## PROBLEM TO WORK ON
Copy the records below word for word. Stop after the line that contains "Progressive Web Apps".

## THE RECORDS

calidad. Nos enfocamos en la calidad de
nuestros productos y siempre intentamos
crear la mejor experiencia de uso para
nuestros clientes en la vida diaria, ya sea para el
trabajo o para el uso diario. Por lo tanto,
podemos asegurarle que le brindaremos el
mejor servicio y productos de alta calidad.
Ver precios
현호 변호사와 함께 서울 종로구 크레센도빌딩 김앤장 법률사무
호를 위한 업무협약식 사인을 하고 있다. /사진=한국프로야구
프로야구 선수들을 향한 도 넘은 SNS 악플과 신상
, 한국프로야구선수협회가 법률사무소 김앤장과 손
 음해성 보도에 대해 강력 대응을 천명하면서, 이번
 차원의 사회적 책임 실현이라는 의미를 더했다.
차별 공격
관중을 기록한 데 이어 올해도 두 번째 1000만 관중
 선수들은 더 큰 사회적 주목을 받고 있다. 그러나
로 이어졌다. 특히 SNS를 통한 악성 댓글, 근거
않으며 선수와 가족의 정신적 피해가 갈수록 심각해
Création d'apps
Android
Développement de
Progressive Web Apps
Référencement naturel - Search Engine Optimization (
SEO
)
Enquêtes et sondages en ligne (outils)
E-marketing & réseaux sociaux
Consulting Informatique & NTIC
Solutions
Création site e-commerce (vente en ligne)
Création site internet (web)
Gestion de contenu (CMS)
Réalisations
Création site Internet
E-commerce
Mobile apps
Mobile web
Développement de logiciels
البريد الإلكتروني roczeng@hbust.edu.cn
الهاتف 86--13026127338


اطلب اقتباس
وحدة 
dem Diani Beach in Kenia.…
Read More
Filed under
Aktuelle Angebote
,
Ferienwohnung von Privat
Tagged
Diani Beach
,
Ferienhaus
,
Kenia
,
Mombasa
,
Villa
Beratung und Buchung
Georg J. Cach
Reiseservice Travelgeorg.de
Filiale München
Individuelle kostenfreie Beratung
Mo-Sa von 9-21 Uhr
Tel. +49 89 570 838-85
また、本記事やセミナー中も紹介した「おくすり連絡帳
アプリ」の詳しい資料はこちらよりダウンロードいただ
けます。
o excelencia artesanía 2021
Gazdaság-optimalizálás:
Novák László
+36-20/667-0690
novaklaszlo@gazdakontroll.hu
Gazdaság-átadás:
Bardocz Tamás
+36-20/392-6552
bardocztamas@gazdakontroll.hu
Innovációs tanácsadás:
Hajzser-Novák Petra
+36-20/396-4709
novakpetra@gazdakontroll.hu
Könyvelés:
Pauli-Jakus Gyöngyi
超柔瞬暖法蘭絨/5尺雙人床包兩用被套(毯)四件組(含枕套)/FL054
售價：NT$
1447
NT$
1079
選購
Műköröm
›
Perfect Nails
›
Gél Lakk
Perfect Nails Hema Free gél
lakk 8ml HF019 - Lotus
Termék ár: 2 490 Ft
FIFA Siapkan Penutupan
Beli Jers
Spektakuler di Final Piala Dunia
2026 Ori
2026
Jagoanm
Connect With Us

## EXERCISE RESULT
calidad. Nos enfocamos en la calidad de
nuestros productos y siempre intentamos
crear la mejor experiencia de uso para
nuestros clientes en la vida diaria, ya sea para el
trabajo o para el uso diario. Por lo tanto,
podemos asegurarle que le brindaremos el
mejor servicio y productos de alta calidad.
Ver precios
현호 변호사와 함께 서울 종로구 크레센도빌딩 김앤장 법률사무
호를 위한 업무협약식 사인을 하고 있다. /사진=한국프로야구
프로야구 선수들을 향한 도 넘은 SNS 악플과 신상
, 한국프로야구선수협회가 법률사무소 김앤장과 손
 음해성 보도에 대해 강력 대응을 천명하면서, 이번
 차원의 사회적 책임 실현이라는 의미를 더했다.
차별 공격
관중을 기록한 데 이어 올해도 두 번째 1000만 관중
 선수들은 더 큰 사회적 주목을 받고 있다. 그러나
로 이어졌다. 특히 SNS를 통한 악성 댓글, 근거
않으며 선수와 가족의 정신적 피해가 갈수록 심각해
Création d'apps
Android
Développement de
Progressive Web Apps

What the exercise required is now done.